Title: The Séance
Author: Joan Lowery Nixon
Publisher: Harcourt
Publication Year: 2004*
ISBN: 9780152050290
Rating: 3 stars
*Originally published in 1980
This is another book that I’m revisiting from my childhood collection. It comes from the past complete with my ninth grade English teacher’s phone number on a sticky note in the back.
At first glance, this book looks and sounds scary. That’s probably what drew me to it in the first place and why I was excited to read it again. There are elements that are supposed to be scary, I think, but it’s more a mystery book than a horror book.
Seventeen-year-old Lauren lives in a small town in East Texas with her Aunt Melvamay. They also share their home with seventeen-year-old Sara, a foster child Aunt Mel has recently taken in. Despite being the same age, attending the same school, and having a difficult family past in common, Lauren and Sara are not friends. Sara is wild and fast. She sneaks out to meet boys and sometimes even grown men. What’s more than that is that Sara is beautiful and everyone loves her, something Lauren, who is plain looking, greatly envies.
Sara finds out that Roberta, the new girl in school, says she has psychic powers and is able to contact the dead. Sara convinces Roberta to host a séance with a few girls from school and in a rare moment of camaraderie, Lauren agrees to attend. When the séance starts and the lights are out except for a candle, Sara says something isn’t right in the room, she screams and falls, putting out their only light source in the process. When the girls get past their hysteria and get the lights back on, Sara is gone. All of the doors and windows are locked from the inside, so no one is sure how Sara got out.
Sara’s body turns up in the swamp a few days later, and the police suspect murder. Everyone in town expects that Lauren knows more about Sara’s disappearance than she’s letting on because the girls lived together. Lauren is scared that the murderer also thinks she knows more than she does, and she hopes to find the murderer before the murderer comes back for her.
This is a short book and a quick read. It almost feels more like a novella than a novel. Some of the parts feel kind of basic and quick and many of the characters could be interchangeable because they aren’t fleshed out and realistic. Despite having almost no memory of this book, I saw the twist coming way before it did. Lauren also states facts earlier that are supposed to come as a surprise during the twist. This book is rated for ages twelve and up though, and if I kept the book this long, I really did feel that it was more engrossing and shocking the first time around.
I also felt like the book panders to Texas stereotypes. A lot of the characters have typecast country names like Luemma, Melvamay, and Jep. Many of the townsfolk are upset that the girls would have a séance because that would invoke the devil. The book was originally published in 1980, so it might have been alluding to the beginning of the Satanic Panic but it is couched in a Bible Belt-esque religious fervor.
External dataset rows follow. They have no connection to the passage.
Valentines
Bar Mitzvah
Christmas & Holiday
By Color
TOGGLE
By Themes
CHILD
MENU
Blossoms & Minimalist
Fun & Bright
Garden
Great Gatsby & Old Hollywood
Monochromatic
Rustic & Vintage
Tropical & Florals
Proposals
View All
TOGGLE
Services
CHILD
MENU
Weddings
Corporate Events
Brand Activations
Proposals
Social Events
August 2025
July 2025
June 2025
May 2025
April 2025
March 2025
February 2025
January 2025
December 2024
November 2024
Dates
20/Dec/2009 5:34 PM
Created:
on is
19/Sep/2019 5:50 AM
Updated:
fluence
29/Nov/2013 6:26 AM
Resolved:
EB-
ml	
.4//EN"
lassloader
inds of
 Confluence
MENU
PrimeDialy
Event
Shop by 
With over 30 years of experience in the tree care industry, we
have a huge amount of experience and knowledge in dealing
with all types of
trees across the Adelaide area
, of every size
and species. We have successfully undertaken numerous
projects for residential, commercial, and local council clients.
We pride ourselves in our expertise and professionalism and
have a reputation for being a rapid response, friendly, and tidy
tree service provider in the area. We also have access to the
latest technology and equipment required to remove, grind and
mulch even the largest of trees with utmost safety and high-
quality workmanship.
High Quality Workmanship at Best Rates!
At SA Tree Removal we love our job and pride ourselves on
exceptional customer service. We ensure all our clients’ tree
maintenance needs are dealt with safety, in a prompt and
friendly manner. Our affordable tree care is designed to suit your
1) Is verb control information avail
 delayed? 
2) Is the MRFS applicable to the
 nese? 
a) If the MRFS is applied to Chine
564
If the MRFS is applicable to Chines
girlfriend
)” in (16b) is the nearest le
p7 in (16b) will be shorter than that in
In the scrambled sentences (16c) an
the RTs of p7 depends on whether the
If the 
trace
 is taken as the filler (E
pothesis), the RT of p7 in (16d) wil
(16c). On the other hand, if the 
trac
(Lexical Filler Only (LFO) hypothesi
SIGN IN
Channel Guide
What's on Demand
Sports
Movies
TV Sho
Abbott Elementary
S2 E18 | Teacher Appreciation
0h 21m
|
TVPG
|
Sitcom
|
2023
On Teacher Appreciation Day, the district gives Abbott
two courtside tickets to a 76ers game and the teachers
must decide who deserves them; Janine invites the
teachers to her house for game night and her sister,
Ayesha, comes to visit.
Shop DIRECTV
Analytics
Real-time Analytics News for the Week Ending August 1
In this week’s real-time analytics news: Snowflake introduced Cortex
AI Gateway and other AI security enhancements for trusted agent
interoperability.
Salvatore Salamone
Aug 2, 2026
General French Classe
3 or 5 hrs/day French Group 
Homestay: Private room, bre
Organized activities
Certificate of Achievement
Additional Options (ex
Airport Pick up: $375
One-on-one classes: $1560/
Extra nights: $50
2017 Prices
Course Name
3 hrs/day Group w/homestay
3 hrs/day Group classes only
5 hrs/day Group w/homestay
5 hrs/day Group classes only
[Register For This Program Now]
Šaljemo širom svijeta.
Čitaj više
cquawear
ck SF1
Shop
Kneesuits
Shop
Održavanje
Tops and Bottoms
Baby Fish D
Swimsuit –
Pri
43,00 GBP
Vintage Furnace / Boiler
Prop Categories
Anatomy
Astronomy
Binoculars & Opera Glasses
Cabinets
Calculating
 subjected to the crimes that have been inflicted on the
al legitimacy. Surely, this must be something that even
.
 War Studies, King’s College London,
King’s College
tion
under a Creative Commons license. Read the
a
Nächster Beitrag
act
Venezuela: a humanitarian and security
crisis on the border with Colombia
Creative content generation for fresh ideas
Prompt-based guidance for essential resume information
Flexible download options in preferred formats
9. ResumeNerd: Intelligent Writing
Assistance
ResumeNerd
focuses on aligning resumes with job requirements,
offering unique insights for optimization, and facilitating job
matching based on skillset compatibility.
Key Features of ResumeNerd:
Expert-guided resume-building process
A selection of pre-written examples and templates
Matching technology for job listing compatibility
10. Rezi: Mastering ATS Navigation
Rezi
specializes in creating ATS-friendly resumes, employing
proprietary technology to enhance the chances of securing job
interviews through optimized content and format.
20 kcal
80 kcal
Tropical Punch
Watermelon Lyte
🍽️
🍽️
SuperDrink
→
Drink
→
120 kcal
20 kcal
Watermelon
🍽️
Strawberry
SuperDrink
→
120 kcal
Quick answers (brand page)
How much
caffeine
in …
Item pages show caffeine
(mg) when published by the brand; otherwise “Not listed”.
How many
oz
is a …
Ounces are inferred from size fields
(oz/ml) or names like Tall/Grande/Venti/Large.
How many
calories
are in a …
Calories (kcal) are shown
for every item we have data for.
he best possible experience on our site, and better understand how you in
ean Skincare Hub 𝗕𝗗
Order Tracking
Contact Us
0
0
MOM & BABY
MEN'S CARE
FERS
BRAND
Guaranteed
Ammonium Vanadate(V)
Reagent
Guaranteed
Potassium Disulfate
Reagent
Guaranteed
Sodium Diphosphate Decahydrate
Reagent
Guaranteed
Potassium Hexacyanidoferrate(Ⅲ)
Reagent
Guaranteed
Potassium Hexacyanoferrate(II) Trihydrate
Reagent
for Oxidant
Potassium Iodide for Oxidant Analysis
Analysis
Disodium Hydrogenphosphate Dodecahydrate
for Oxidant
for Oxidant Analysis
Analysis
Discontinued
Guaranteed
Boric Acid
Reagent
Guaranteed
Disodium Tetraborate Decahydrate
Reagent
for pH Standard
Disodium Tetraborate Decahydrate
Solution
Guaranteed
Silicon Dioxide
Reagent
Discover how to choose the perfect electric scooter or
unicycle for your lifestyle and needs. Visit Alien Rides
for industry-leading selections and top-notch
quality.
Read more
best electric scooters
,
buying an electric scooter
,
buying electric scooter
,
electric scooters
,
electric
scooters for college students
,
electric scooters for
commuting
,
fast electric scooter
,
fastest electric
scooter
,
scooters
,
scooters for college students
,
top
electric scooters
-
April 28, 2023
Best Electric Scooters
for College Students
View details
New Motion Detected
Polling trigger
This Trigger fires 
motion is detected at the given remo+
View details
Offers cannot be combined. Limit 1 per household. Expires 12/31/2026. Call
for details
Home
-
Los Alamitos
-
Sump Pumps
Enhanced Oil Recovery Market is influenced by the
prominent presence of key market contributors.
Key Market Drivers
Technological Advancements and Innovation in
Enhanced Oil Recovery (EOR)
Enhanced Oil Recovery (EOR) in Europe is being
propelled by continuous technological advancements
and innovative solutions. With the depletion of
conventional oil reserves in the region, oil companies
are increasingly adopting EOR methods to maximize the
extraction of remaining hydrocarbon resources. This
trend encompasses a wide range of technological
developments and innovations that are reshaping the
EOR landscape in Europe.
Nixon did live in Texas as an adult, so this might be accurate to her experience, but if I were from Texas, I might be a bit upset about the portrayal of the Texans in this book.
Like I said, I didn’t really feel like the majority of this book was scary, but I was reading it on a dark and stormy night and as Sara fell and put out the candle during the séance, my power went out. I would be lying to you if I said that didn’t get my fight or flight going. When I was reading William Peter Blatty’s The Exorcist, the toilet in my apartment spontaneously cracked and fell apart, so while the power outage was scary, it had nothing on that. Other than that and a brief tense scene toward the end, the book is only mildly suspenseful at best. However, despite the accents not being in the right place for that, I kept reading the title as Séancé (like rhyming with Beyonce), which also made it hard for me to take it seriously. I can’t tell you why that got stuck in my head, but if I had to read it like that, you do too.
I think this book probably works better for readers in the twelve to fourteen range. A lot of YA translates well to adult audiences, but this book feels like it’s more on the middle grade side of YA. This could be a fun book to read together with the young reader in your life and a dramatic reading could definitely up the tension.
Fun fact: my picture for this post has a Ouija board and the book cover itself features a non-branded spirit board, but during the séance, the girls only use Roberta, a candle, and a vase of flowers. There is no board at all. I definitely didn’t notice that during my first read, but now I can’t help but wonder why the cover designer and the team that approved the cover went with that image. It is for sure a compelling image, so I stuck with it.